BERLIN (Reuters) - Automakers need standards for key equipment, a wide-reaching 5G broadband network and strong partnerships to make self-driving cars and electric vehicles a success, top European car industry executives said on Wednesday.
Ralf Speth, chief executive of Britain's biggest carmaker Jaguar Land Rover TAMO.NS, outlined ambitious plans to stay ahead of the rapidly changing technological changes, but said the sector also needed unified and clear guidelines for safeguarding driver information and privacy.
Government and industry should work closely together to ensure success as the market evolves, Speth told a conference hosted by Automobilwoche magazine in Berlin.
European carmakers are racing to keep up with the rapid pace of development in the self-driving and electric vehicle markets in the United States and China.
The changes sweeping the industry promise to bring “enormous progress to humanity,” with autonomous cars offering mobility to many people now locked out of driving, such as the elderly and those with disabilities, Speth said.
But carmakers and suppliers would increasingly have to forge partnerships to meet the technological challenges involved, he said.
“No company alone can master challenges such as autonomous driving and connectivity on its own,” Speth told Reuters after the conference, adding that companies will also need to keep investing in improving conventional engines, which will continue to power a majority of vehicles for years.
Volkswagen VOWG_p.DE and Ford Motor Co F.N are in "exploratory talks" to jointly develop self-driving and electric vehicles in a far-reaching strategic alliance meant to save the companies billions of dollars, a person familiar with the matter told Reuters last week.
Speth also called for industry-wide standards for charging stations and cords, as well as vehicle communication systems.
One area of concern was the production of batteries for electric cars, Speth and other executives said.
Oliver Blume, chief executive of the Porsche division of Volkswagen, said demand for batteries would be so great in coming years that it could not be met by current suppliers.

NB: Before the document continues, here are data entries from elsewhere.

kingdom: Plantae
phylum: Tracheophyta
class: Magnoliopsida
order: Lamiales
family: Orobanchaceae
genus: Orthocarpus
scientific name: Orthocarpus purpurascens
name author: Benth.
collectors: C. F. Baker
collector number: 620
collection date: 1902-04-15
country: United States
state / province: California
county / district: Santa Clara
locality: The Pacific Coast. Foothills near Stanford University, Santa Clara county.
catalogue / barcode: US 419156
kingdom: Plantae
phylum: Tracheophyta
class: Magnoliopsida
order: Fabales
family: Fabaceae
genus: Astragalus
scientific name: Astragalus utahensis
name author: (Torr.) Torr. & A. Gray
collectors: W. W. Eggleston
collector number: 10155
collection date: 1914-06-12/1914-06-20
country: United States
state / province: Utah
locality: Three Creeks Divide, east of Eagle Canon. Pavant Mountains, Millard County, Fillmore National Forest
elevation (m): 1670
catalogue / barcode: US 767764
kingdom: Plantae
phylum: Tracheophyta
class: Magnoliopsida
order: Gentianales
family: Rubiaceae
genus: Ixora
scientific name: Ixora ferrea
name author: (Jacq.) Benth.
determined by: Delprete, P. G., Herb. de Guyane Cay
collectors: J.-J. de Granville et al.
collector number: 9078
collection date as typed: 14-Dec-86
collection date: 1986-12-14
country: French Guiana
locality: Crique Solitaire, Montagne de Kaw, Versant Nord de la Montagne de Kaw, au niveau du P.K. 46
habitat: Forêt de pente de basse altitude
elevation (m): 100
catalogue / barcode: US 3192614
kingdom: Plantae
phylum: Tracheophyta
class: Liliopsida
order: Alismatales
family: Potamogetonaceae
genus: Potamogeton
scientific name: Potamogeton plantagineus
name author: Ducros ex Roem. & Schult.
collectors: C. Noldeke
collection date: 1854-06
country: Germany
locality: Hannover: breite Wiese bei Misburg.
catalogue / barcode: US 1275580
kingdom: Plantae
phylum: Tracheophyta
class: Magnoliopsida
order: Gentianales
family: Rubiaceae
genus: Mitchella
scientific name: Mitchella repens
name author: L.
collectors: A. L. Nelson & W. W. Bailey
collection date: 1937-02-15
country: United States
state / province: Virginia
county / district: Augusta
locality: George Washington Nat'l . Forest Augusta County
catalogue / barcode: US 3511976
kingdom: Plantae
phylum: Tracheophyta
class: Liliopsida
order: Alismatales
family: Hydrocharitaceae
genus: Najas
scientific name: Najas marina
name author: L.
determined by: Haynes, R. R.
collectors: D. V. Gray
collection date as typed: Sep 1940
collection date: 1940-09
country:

“We will definitely need intelligent partnerships,” he said.
Detlev Mohr, senior partner with consulting firm McKinsey, said in an interview that he expected to see increased efforts to strengthen the supply chain - especially in the battery sector - in Germany and neighboring countries over the next two years.
“I hope that it won’t be too late. We certainly need acceleration and a more decisive approach. The setting of strategic goals is good, but the implementation is what will ultimately make the difference,” he said.